Соня по-прежнему таится в ночи. Она не думает о том, что было, не хочет вспоминать… ибо, если допустить в свою память воспоминания, то неминуемо придут и слезы, слезы о том, что могло бы быть если бы все сложилось иначе…
Ладно, время действовать. Все вокруг затихло. Люди и животные погрузились в сон, и даже сами звезды как будто задремали на небосклоне. Соня, точно ночная тень, движется между фургонов и угасающих костров, за которыми никто не удосуживается присмотреть. Ручные львы в клетках чуть слышно взрыкивают, но тут же успокаиваются, ибо чуют в воительнице одну из стаи.
Соня не может сказать, откуда ей известно направление, ибо она не видела, в какой из повозок укрылась Мхаири, но все же она идет уверенно и твердо, как будто ее ведет незримая нить. Впрочем, в этом есть доля истины. Во время вечернего колдовства таинственная связь образовалась между ней и девочкой, и теперь Соне кажется, что она сумела бы отыскать ее даже на другом краю света, и без помощи волшебной карты Мерцилия.

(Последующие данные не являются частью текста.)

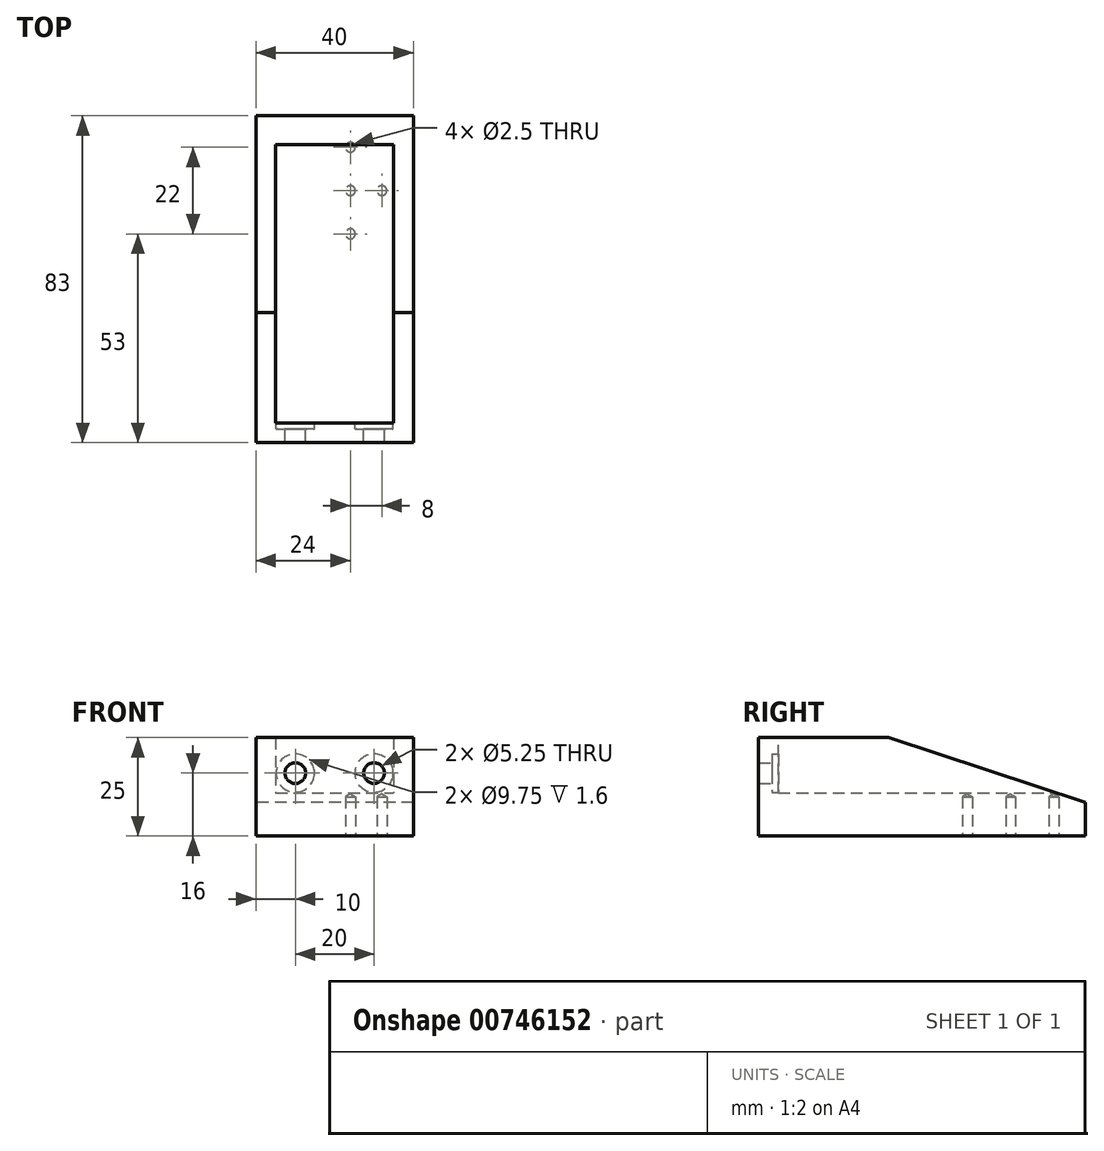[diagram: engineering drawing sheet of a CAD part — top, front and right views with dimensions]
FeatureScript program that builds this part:
annotation { "Feature Type Name" : "Feature", "Feature Type Description" : "" }
export const myFeature = defineFeature(function(context is Context, id is Id, definition is map)
    precondition{}
    {
        {
            var Q0;
            Q0=qCreatedBy(makeId("Right.planeOp"),FACE);
            var sketch = newSketch(context, id + "F0", { "sketchPlane" : qUnion([Q0])});
            skLineSegment(sketch, "E0", {"start": v(-78, 0) * mm, "end": v(-78, 16.5) * mm});
            skLineSegment(sketch, "E1", {"start": v(-78, 16.5) * mm, "end": v(-83, 16.5) * mm});
            skLineSegment(sketch, "E2", {"start": v(-83, 16.5) * mm, "end": v(-83, -8.5) * mm});
            skLineSegment(sketch, "E3", {"start": v(-83, -8.5) * mm, "end": v(0, -8.5) * mm});
            skLineSegment(sketch, "E4", {"start": v(0, -8.5) * mm, "end": v(0, 0) * mm});
            skLineSegment(sketch, "E5", {"start": v(0, 0) * mm, "end": v(-78, 0) * mm});
            skLineSegment(sketch, "E6", {"start": v(-78, 16.5) * mm, "end": v(-50, 16.5) * mm});
            skLineSegment(sketch, "E7", {"start": v(-50, 16.5) * mm, "end": v(0, 0) * mm});
            skSolve(sketch);
        }
        {
            var Q0;
            Q0=makeQuery(id+"F0.imprint","IMPRINT",FACE,{"disambiguationData":[TD([[makeQuery(id+"F0.imprint","IMPRINT",EDGE,{"derivedFrom":sQuery(id+"F0.wireOp",EDGE,"E0")}),1.0]])]});
            var Q1;
            {var subQ0=sQuery(id+"F0.wireOp",EDGE,"H235q9Pv-cFfw-opsN-Odyi-TBDRe71CPrCy");Q1=makeQuery(id+"F0.imprint","IMPRINT",FACE,{"disambiguationData":[TD([[makeQuery(id+"F0.imprint","IMPRINT",EDGE,{"derivedFrom":subQ0}),1.0]])]});}
            var Q2;
            Q2=makeQuery(id+"F0.imprint","IMPRINT",FACE,{"disambiguationData":[TD([[makeQuery(id+"F0.imprint","IMPRINT",EDGE,{"derivedFrom":sQuery(id+"F0.wireOp",EDGE,"E0")}),-1.0]])]});
            extrude(context, id + "F1", {"entities" : qUnion([Q0, Q1, Q2]), "depth" : 40 * mm, "offsetDistance" : 25 * mm});
        }
        {
            var Q0;
            Q0=makeQuery(id+"F1.opExtrude","SWEPT_FACE",FACE,{"disambiguationData":[OSD([sQuery(id+"F0.wireOp",EDGE,"E3")])]});
            var sketch = newSketch(context, id + "F2", { "sketchPlane" : qUnion([Q0])});
            skPoint(sketch, "E8", {"position": v(24, 8) * mm});
            skPoint(sketch, "E9", {"position": v(24, 19) * mm});
            skPoint(sketch, "E10", {"position": v(24, 30) * mm});
            skPoint(sketch, "E11", {"position": v(32, 19) * mm});
            skLineSegment(sketch, "E12", {"start": v(32, 83) * mm, "end": v(32, 0) * mm, "construction": true});
            skLineSegment(sketch, "E13", {"start": v(24, 0) * mm, "end": v(24, 83) * mm, "construction": true});
            skLineSegment(sketch, "E14", {"start": v(32, 19) * mm, "end": v(24, 19) * mm});
            skLineSegment(sketch, "E15", {"start": v(24, 8) * mm, "end": v(32, 19) * mm});
            skLineSegment(sketch, "E16", {"start": v(24, 30) * mm, "end": v(32, 19) * mm});
            skLineSegment(sketch, "E17", {"start": v(24, 19) * mm, "end": v(24, 30) * mm});
            skLineSegment(sketch, "E18", {"start": v(24, 19) * mm, "end": v(24, 8) * mm});
            skSolve(sketch);
        }
        {
            var Q0;
            Q0=makeQuery(id+"F1.opExtrude","SWEPT_FACE",FACE,{"disambiguationData":[OSD([sQuery(id+"F0.wireOp",EDGE,"E1"),sQuery(id+"F0.wireOp",EDGE,"E6")])]});
            var sketch = newSketch(context, id + "F3", { "sketchPlane" : qUnion([Q0])});
            skLineSegment(sketch, "E19.bottom", {"start": v(35, -78) * mm, "end": v(5, -78) * mm});
            skLineSegment(sketch, "E19.top", {"start": v(35, -5) * mm, "end": v(5, -5) * mm});
            skLineSegment(sketch, "E19.left", {"start": v(35, -78) * mm, "end": v(35, -5) * mm});
            skLineSegment(sketch, "E19.right", {"start": v(5, -78) * mm, "end": v(5, -5) * mm});
            skSolve(sketch);
        }
        {
            var Q0;
            {var subQ0=sQuery(id+"F3.wireOp",EDGE,"E19.bottom");Q0=makeQuery(id+"F3.imprint","IMPRINT",FACE,{"disambiguationData":[TD([[makeQuery(id+"F3.imprint","IMPRINT",EDGE,{"derivedFrom":subQ0}),-1.0]])]});}
            var Q1;
            {var subQ0=sQuery(id+"F3.wireOp",EDGE,"E19.top");Q1=makeQuery(id+"F3.imprint","IMPRINT",FACE,{"disambiguationData":[TD([[makeQuery(id+"F3.imprint","IMPRINT",EDGE,{"derivedFrom":subQ0}),1.0]])]});}
            extrude(context, id + "F4", {"entities" : qUnion([Q0, Q1]), "operationType" : NewBodyOperationType.REMOVE, "oppositeDirection" : true, "depth" : 14.1 * mm, "offsetDistance" : 25 * mm});
        }
        {
            var Q0;
            Q0=makeQuery(id+"F4.boolean.opBoolean","COPY",FACE,{"derivedFrom":makeQuery(id+"F4.opExtrude","SWEPT_FACE",FACE,{"disambiguationData":[OSD([sQuery(id+"F3.wireOp",EDGE,"E19.bottom")])]})});
            var sketch = newSketch(context, id + "F5", { "sketchPlane" : qUnion([Q0])});
            skPoint(sketch, "E20", {"position": v(-30, 7.5) * mm});
            skPoint(sketch, "E21", {"position": v(-10, 7.5) * mm});
            skSolve(sketch);
        }
        {
            var Q0;
            Q0=sQuery(id+"F5.wireOp",VERTEX,"E20");
            var Q1;
            Q1=sQuery(id+"F5.wireOp",VERTEX,"E21");
            var Q2;
            Q2=makeQuery(id+"F1.opExtrude","SWEPT_BODY",BODY,{"disambiguationData":[OSD([sQuery(id+"F0.wireOp",EDGE,"E1"),sQuery(id+"F0.wireOp",EDGE,"E2"),sQuery(id+"F0.wireOp",EDGE,"E3"),sQuery(id+"F0.wireOp",EDGE,"E4"),sQuery(id+"F0.wireOp",EDGE,"E6"),sQuery(id+"F0.wireOp",EDGE,"E7")])]});
            hole(context, id + "F6", {"style" : HoleStyle.C_BORE, "endStyle" : HoleEndStyle.BLIND, "holeDiameter" : 5.25 * mm, "cBoreDiameter" : 9.75 * mm, "cBoreDepth" : 1.6 * mm, "majorDiameter" : 5 * mm, "holeDepth" : 5 * mm, "isTappedThrough" : true, "tappedDepth" : 12 * mm, "tapClearance" : 3, "startFromSketch" : true, "locations" : qUnion([Q0, Q1]), "scope" : qUnion([Q2])});
        }
        {
            var Q0;
            Q0=sQuery(id+"F2.wireOp",VERTEX,"E10");
            var Q1;
            Q1=sQuery(id+"F2.wireOp",VERTEX,"E9");
            var Q2;
            Q2=sQuery(id+"F2.wireOp",VERTEX,"E14.start");
            var Q3;
            Q3=sQuery(id+"F2.wireOp",VERTEX,"E8");
            var Q4;
            Q4=makeQuery(id+"F1.opExtrude","SWEPT_BODY",BODY,{"disambiguationData":[OSD([sQuery(id+"F0.wireOp",EDGE,"E1"),sQuery(id+"F0.wireOp",EDGE,"E2"),sQuery(id+"F0.wireOp",EDGE,"E3"),sQuery(id+"F0.wireOp",EDGE,"E4"),sQuery(id+"F0.wireOp",EDGE,"E6"),sQuery(id+"F0.wireOp",EDGE,"E7")])]});
            hole(context, id + "F7", {"style" : HoleStyle.SIMPLE, "endStyle" : HoleEndStyle.BLIND, "standardTappedOrClearance" : lookupTablePath({ "standard" : "ISO", "engagement" : "75%", "pitch" : "0.5 mm", "size" : "M3", "type" : "Tapped" }), "standardBlindInLast" : lookupTablePath({ "standard" : "ISO", "engagement" : "75%", "pitch" : "0.5 mm", "size" : "M3", "type" : "Tapped" }), "holeDiameter" : 2.5 * mm, "majorDiameter" : 3 * mm, "showTappedDepth" : true, "holeDepth" : 10 * mm, "isTappedThrough" : true, "tappedDepth" : 10 * mm, "tapClearance" : 0, "startFromSketch" : true, "locations" : qUnion([Q0, Q1, Q2, Q3]), "scope" : qUnion([Q4])});
        }
    });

Вот и фургон. Неслышно откинув входной полог, Соня заглядывает внутрь, — и тут же отскакивает, ибо внутри явно творится что-то неладное, и прежде чем очертя голову бросаться в бой, надо разобраться, в чем дело. Впрочем, тут же ей становится все ясно. Сдавленные крики доносятся изнутри, жалобный детский писк, и перекрывая все это — громкое мужское сопение, кряхтение и злобная ругань.
— Ах ты, сучка, кусаться вздумала. Да я тебя сейчас!.. А ну лежи тихо, кому сказал! Ах ты…
Все, ждать больше нечего.
Вновь откинув плотную ткань, Соня перекидывает ногу через низкий деревянный бортик повозки, влетает внутрь, устремляется вперед и — наносит единственный, точный и сильный удар рукоятью кинжала в затылок насильника, в ту самую точку, чуть ниже уха, попадание в которую мгновенно лишает человека сознания. Теперь у нее есть несколько минут…
Несчастная маленькая жертва испуганно затихла на полу, лишь огромные распахнутые глаза смотрят, ничего не упуская, и в них отражается, помимо страха, также живой ум и, наконец, радость, когда девочка осознает, что спасена.
— Ты цела? — шепотом спрашивает ее Соня.
Та торопливо кивает, подтягивается на локтях, выползая из-под обрушившейся на нее тяжеленной туши, а затем становится на четвереньки, отряхиваясь, словно собачонка. Одежда на ней порвана, белоснежные волосы взлохмачены, но все равно, даже испуганная, она выглядит очень хорошенькой, по крайней мере, насколько это удается разглядеть Соне в свете небольшой масляной лампы, что горит в дальнем углу повозки.
Отблеск падает на лицо мужчины, и в насильнике она узнает давешнего распорядителя, который объявлял на арене выход Мхаири.
— Это хозяин балагана? — спрашивает она, деловито разрывая кинжалом на длинные полосы какую-то подвернувшуюся тряпку, служившую, должно быть, девочке покрывалом, и дождавшись утвердительного ответа, принимается связывать бесчувственного пленника.
Скверный оборот. Лучше бы насильником оказался кто-то другой. Тогда был бы шанс закончить дело миром. Но теперь все планы Сони летят в тартарары, девочку не удастся ни откупить от циркачей, ни просто увезти добром. Разъяренный хозяин этого ни за что не допустит.